------ RECORDS FOR THIS EXERCISE
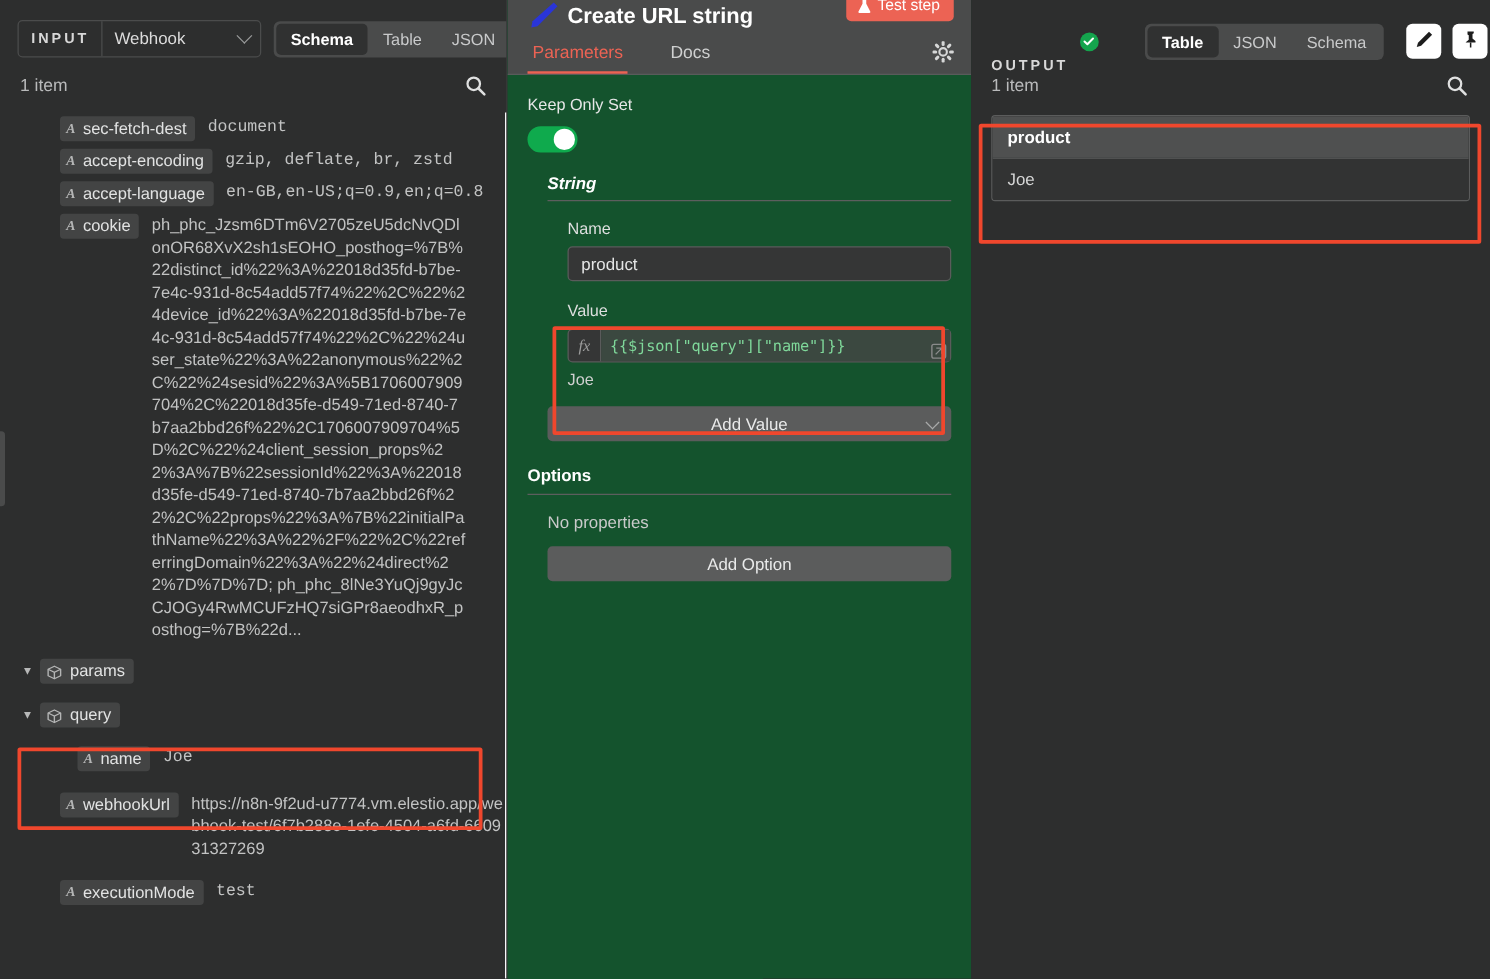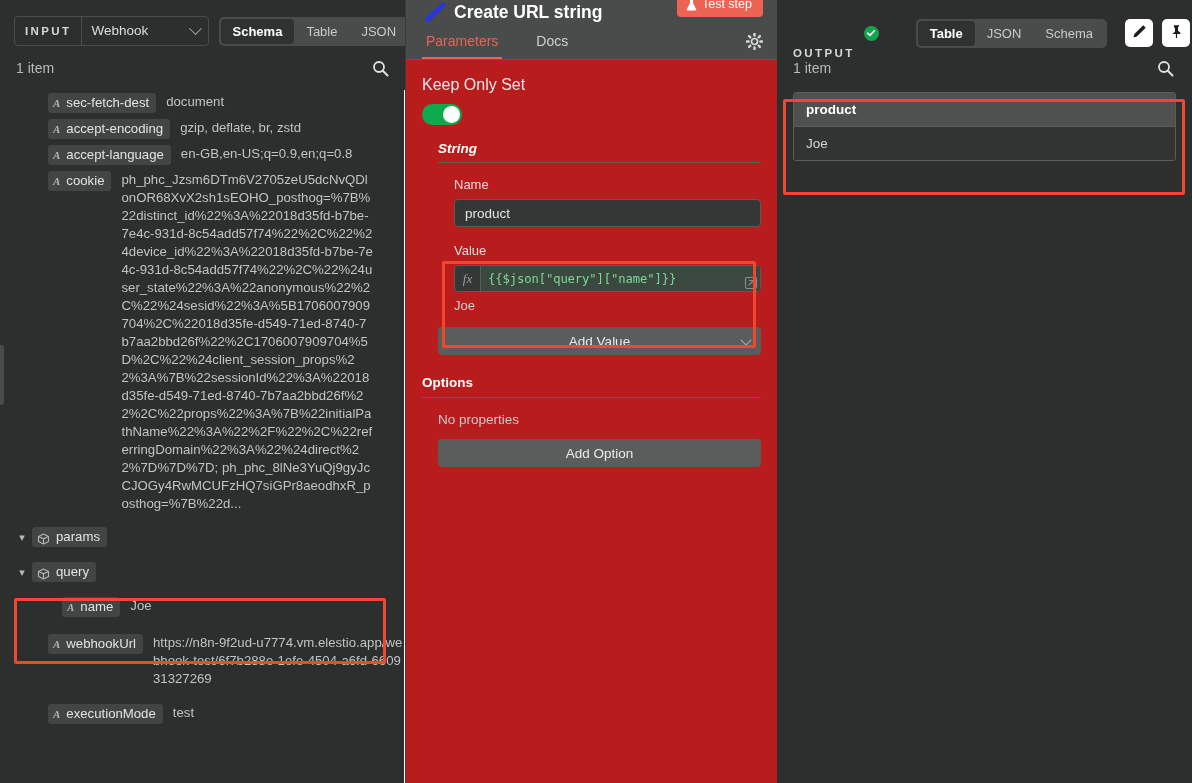--- a/index.html
+++ b/index.html
@@ -175,7 +175,7 @@
   .center-panel {
     position: relative;
     width: 371px; height: 783px;
-    background: #b91c1c;
+    background: #14532d;
     overflow: hidden;
   }
   .node-head {

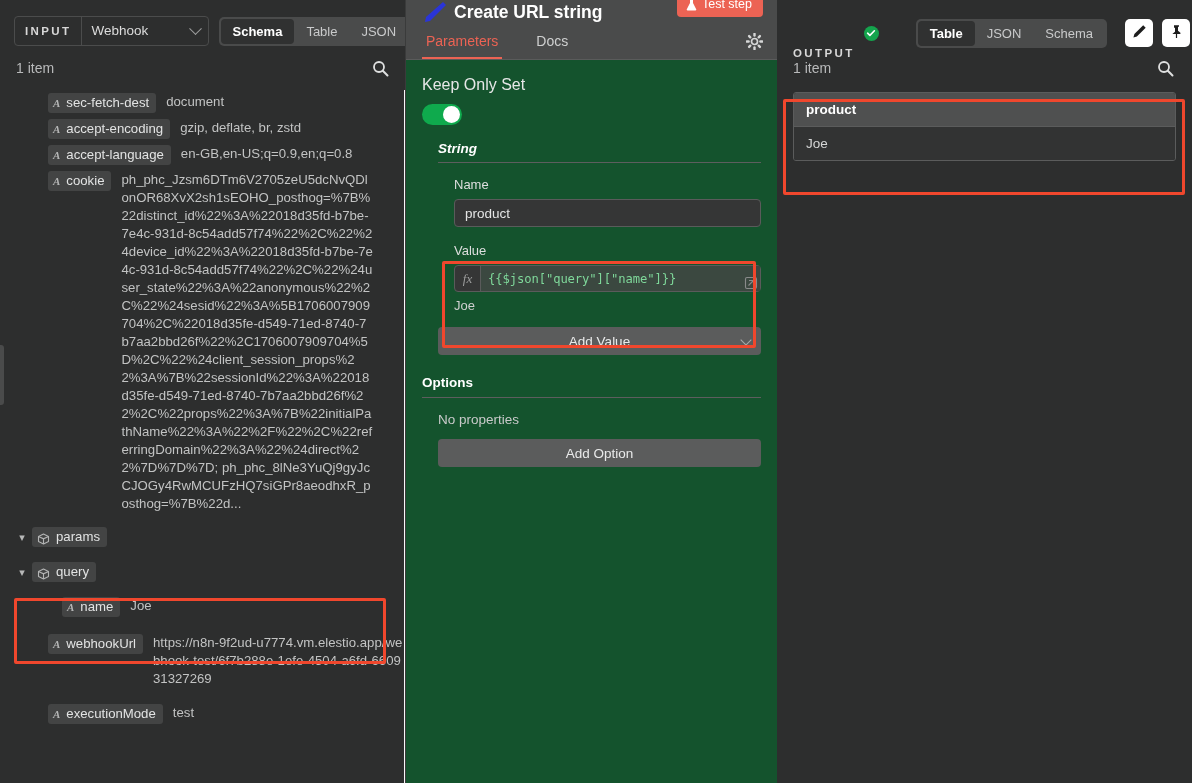--- a/index.html
+++ b/index.html
@@ -230,7 +230,7 @@
 
   .params-body { padding: 16px 16px 0 16px; }
   .field-label {
-    color: #e6e7e7; font-size: 16px; margin-bottom: 10px;
+    color: #e6e7e7; font-size: 13px; margin-bottom: 10px;
   }
   .toggle {
     width: 40px; height: 21px;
------------
## EXERCISE PROMPT
Each record above must be retyped exactly. Omit the pictures.

## SOLUTION
--- a/index.html
+++ b/index.html
@@ -175,7 +175,7 @@
   .center-panel {
     position: relative;
     width: 371px; height: 783px;
-    background: #b91c1c;
+    background: #14532d;
     overflow: hidden;
   }
   .node-head {

--- a/index.html
+++ b/index.html
@@ -230,7 +230,7 @@
 
   .params-body { padding: 16px 16px 0 16px; }
   .field-label {
-    color: #e6e7e7; font-size: 16px; margin-bottom: 10px;
+    color: #e6e7e7; font-size: 13px; margin-bottom: 10px;
   }
   .toggle {
     width: 40px; height: 21px;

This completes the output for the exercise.